What the task asks: Repeat exactly the lines below that lie between the line with "of adenocarcinoma (endometrial)" and the line with "(colorectal) stained for", counting both of those lines as part of the answer.

Data supplied:
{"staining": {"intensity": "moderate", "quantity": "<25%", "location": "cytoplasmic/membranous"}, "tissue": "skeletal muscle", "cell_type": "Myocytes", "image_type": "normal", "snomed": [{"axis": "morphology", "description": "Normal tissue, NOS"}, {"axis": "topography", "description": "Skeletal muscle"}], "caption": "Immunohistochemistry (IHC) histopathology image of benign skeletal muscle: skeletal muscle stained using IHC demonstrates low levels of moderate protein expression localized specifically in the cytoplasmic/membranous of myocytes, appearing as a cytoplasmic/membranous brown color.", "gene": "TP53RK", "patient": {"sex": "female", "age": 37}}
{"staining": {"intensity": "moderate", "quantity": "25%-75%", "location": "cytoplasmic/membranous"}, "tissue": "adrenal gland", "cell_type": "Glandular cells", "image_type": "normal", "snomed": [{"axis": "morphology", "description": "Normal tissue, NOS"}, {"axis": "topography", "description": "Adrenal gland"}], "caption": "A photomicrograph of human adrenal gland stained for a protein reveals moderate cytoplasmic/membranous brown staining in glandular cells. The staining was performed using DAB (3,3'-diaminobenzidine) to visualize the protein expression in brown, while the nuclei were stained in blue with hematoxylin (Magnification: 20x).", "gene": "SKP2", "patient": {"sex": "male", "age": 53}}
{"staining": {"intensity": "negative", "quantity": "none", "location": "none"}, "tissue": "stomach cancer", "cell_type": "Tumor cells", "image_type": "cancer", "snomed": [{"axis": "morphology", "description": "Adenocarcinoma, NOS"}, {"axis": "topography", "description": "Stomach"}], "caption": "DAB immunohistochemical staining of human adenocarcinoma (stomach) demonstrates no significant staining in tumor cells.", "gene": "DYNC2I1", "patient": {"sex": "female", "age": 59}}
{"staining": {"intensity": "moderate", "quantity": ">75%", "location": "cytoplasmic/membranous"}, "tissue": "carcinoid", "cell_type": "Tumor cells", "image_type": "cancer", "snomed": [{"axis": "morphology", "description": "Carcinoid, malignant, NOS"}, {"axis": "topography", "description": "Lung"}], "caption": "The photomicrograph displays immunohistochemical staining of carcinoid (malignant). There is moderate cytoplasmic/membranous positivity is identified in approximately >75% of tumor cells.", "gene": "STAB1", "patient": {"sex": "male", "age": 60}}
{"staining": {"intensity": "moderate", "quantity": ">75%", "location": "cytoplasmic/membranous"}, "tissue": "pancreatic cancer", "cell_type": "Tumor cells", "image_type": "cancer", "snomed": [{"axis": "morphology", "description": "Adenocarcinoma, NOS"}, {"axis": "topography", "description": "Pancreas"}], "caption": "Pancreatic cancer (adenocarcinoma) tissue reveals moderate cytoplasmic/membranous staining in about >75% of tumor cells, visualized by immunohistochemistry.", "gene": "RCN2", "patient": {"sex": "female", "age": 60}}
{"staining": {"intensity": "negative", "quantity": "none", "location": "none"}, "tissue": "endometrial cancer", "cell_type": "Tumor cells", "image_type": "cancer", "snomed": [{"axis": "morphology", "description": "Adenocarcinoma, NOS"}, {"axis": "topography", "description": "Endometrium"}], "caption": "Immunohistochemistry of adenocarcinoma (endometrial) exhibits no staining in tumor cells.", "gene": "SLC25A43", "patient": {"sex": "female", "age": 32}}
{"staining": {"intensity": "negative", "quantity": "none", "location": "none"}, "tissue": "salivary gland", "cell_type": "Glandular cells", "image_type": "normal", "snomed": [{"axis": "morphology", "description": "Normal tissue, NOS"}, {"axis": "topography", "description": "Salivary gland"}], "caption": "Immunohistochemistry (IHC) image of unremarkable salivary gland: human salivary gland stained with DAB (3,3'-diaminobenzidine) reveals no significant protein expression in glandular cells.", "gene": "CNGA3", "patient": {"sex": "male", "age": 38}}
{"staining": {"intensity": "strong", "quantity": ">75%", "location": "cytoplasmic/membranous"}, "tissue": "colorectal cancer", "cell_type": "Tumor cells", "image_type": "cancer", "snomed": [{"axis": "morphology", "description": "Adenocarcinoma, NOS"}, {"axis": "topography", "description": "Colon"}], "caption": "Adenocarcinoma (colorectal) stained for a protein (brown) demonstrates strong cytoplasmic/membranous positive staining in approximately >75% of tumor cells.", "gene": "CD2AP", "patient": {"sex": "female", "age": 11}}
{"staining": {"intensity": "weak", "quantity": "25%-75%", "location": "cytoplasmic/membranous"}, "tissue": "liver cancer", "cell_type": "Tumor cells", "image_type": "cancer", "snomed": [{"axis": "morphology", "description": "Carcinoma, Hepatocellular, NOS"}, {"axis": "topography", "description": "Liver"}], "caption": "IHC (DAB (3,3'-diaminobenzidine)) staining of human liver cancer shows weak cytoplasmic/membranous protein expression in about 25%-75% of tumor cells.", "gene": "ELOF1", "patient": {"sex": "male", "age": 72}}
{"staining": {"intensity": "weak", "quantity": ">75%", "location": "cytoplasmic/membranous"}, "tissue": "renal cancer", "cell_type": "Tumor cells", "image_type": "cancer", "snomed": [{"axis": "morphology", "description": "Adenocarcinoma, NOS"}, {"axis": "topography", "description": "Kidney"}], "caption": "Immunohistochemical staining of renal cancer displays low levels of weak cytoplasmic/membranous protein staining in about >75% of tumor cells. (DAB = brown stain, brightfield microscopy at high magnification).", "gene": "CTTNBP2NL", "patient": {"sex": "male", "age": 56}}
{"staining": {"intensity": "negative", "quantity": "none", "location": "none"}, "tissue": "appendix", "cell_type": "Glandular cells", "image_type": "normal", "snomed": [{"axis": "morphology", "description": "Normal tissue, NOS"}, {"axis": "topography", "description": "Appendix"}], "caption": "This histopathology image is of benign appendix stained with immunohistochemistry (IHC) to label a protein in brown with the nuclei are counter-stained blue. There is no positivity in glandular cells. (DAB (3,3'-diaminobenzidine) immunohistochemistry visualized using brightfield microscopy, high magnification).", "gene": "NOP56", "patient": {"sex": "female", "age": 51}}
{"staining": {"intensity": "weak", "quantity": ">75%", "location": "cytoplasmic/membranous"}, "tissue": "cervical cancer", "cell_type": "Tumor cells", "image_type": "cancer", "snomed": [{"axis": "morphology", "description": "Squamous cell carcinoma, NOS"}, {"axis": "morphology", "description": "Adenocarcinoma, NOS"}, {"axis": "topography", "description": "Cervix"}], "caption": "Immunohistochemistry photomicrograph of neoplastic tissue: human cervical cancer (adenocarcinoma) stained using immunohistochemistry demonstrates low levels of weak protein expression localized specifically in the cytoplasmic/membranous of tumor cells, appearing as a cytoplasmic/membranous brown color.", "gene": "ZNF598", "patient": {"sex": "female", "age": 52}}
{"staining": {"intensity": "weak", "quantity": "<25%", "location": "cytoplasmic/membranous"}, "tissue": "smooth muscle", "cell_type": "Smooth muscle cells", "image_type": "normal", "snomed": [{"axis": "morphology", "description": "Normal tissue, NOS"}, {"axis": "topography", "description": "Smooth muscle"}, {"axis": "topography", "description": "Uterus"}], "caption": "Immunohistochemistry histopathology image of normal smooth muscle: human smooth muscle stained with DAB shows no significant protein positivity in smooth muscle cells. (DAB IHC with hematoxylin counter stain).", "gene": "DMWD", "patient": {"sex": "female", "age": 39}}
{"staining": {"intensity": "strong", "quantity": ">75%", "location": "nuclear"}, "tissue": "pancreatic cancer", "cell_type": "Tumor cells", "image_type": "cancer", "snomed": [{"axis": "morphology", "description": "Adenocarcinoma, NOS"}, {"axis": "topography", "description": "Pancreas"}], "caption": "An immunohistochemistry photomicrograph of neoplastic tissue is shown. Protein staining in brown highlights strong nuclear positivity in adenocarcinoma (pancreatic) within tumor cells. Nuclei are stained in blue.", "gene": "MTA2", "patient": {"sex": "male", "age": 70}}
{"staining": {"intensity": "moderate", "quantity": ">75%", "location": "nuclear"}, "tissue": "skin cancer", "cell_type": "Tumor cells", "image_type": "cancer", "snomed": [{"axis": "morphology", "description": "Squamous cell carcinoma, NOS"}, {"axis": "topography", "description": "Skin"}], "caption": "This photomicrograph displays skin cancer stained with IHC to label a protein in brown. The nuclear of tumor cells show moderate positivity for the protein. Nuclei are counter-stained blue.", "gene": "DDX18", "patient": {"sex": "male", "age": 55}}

Response area:
{"staining": {"intensity": "negative", "quantity": "none", "location": "none"}, "tissue": "endometrial cancer", "cell_type": "Tumor cells", "image_type": "cancer", "snomed": [{"axis": "morphology", "description": "Adenocarcinoma, NOS"}, {"axis": "topography", "description": "Endometrium"}], "caption": "Immunohistochemistry of adenocarcinoma (endometrial) exhibits no staining in tumor cells.", "gene": "SLC25A43", "patient": {"sex": "female", "age": 32}}
{"staining": {"intensity": "negative", "quantity": "none", "location": "none"}, "tissue": "salivary gland", "cell_type": "Glandular cells", "image_type": "normal", "snomed": [{"axis": "morphology", "description": "Normal tissue, NOS"}, {"axis": "topography", "description": "Salivary gland"}], "caption": "Immunohistochemistry (IHC) image of unremarkable salivary gland: human salivary gland stained with DAB (3,3'-diaminobenzidine) reveals no significant protein expression in glandular cells.", "gene": "CNGA3", "patient": {"sex": "male", "age": 38}}
{"staining": {"intensity": "strong", "quantity": ">75%", "location": "cytoplasmic/membranous"}, "tissue": "colorectal cancer", "cell_type": "Tumor cells", "image_type": "cancer", "snomed": [{"axis": "morphology", "description": "Adenocarcinoma, NOS"}, {"axis": "topography", "description": "Colon"}], "caption": "Adenocarcinoma (colorectal) stained for a protein (brown) demonstrates strong cytoplasmic/membranous positive staining in approximately >75% of tumor cells.", "gene": "CD2AP", "patient": {"sex": "female", "age": 11}}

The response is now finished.